The Depression & Anxiety of Racism

Last week, I wrote a bit about the Black Lives Matters movement and the incredible stress and strain that racism is causing people of color. This is a topic that I really think demands further exploration.

First, I mentioned it last week, but check this article out in more depth. Rates of anxiety and depression spiked, hard, for African & Asian Americans in the aftermath of George Floyd’s murder. Among African Americans, positive screenings for these disorders rose from 36% to 41%, while they increased from 28% to 34% among Asian Americans. Those are all significant increases.

Interestingly enough, it did not increase for members of the Hispanic population. I’d be curious to better understand why that is the case, but that’s for another day.

Tragically, the reason we have this data is because the federal government was attempting to track the impacts of COVID-19 on minority populations, which, as we know, has been hit particularly hard by this pandemic. One tragedy upon another.

If these findings are accurate and representative of the increasing rates of mental illness among the general public, it means that at least two million more people experienced mental illness as the result of the murder of George Floyd. These are horrifying numbers, but they really aren’t all that surprising.

We know, definitively, that external forces can increase rates of mental illness. Depression, anxiety, and suicide all rise in times of economic turmoil and it makes tragic sense that a group of people who are under perpetual attack at an individual and societal level would experience rising rates of mental illness when a horrific video showed a slow-motion murder.

What does this mean?
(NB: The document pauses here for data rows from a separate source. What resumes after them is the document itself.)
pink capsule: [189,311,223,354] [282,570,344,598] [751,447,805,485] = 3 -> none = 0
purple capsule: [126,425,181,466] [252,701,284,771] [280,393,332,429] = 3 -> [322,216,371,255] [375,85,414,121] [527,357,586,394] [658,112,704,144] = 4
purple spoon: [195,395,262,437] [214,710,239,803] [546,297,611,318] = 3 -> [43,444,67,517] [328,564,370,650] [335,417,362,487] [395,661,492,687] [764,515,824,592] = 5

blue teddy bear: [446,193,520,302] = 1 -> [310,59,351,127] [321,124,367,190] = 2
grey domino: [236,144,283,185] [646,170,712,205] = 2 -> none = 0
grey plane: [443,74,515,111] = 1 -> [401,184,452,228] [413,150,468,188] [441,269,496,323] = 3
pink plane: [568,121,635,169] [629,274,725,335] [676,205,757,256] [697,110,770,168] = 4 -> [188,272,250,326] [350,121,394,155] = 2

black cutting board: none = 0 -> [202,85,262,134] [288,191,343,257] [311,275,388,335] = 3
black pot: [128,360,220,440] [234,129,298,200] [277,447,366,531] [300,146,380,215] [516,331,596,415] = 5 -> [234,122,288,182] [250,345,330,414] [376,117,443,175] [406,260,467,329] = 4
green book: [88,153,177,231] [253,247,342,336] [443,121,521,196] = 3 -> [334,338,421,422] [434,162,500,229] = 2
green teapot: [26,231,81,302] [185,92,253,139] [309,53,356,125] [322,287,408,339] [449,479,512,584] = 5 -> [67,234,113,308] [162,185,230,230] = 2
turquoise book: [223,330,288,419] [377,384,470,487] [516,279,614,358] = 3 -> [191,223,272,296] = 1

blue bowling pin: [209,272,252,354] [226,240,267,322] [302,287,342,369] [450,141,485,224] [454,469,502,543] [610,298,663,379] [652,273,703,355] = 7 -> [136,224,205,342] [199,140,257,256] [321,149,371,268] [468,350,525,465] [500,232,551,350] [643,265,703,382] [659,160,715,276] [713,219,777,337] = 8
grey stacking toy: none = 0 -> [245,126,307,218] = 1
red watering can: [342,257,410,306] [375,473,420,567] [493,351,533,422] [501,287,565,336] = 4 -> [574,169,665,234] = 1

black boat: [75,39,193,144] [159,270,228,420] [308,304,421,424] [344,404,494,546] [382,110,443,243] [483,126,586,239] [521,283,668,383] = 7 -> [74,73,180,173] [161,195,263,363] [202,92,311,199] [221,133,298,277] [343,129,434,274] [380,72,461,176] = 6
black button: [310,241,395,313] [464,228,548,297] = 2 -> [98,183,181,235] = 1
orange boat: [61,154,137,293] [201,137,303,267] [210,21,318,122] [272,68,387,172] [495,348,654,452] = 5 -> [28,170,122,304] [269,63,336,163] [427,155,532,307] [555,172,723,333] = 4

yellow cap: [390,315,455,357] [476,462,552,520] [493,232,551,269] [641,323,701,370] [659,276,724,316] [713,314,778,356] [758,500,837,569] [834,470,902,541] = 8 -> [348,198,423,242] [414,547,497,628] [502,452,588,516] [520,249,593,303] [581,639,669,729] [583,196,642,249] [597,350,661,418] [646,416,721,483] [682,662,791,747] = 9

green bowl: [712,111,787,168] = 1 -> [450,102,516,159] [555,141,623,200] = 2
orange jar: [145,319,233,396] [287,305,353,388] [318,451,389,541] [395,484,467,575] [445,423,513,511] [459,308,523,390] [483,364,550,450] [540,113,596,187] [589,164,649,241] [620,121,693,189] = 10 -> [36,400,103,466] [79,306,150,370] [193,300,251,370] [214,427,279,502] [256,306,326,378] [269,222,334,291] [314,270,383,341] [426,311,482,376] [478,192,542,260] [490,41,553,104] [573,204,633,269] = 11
Again, the good news…such as it is…is that we, as a society, are having a larger conversation about systemic racism. I worry that too much of the conversation has focused on police brutality and criminal justice reform. That is important, no question, and its the primary issue in front of us at the moment. However, we cannot lose sight of the impact that centuries of racism have had on countless other areas of life.

One of those must be mental health.

As a white man, I cannot personally understand the impact of racism on mental health. But the literature and personal experience of countless people of color are clear. Racism means lost opportunities. It means personal pain and lives destroyed. It also means the trauma of watching countless people who look and act like you being gunned down by the men and women who are supposed to protect you.

What’s my point of this entry? The article above proves it: Police brutality and systemic racism mean depression. They mean mental health. And as we have a conversation about what Black Lives Matters means, we cannot forget this vitally important component of addressing and ending systemic racism.